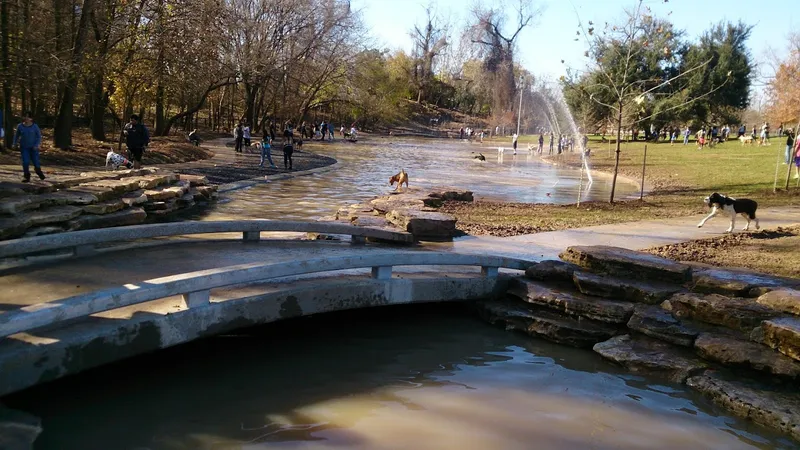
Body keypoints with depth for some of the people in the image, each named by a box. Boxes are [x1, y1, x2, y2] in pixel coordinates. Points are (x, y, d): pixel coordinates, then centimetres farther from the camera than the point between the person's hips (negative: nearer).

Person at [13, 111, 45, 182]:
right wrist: (15, 143, 4)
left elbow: (39, 136, -2)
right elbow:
————————
Every entry above is to be printed again exactly, pictures omitted.

Body keypoints with depth for some of the people in the image, each named by a box. Boxes are [x1, y1, x2, y2] in pixel coordinates. Points are (x, y, d): pixel coordinates, then centimetres farther from the camera than the point between the person's hips (negative: nearer).

Person at [13, 111, 45, 182]:
right wrist: (15, 143, 4)
left elbow: (39, 136, -2)
right elbow:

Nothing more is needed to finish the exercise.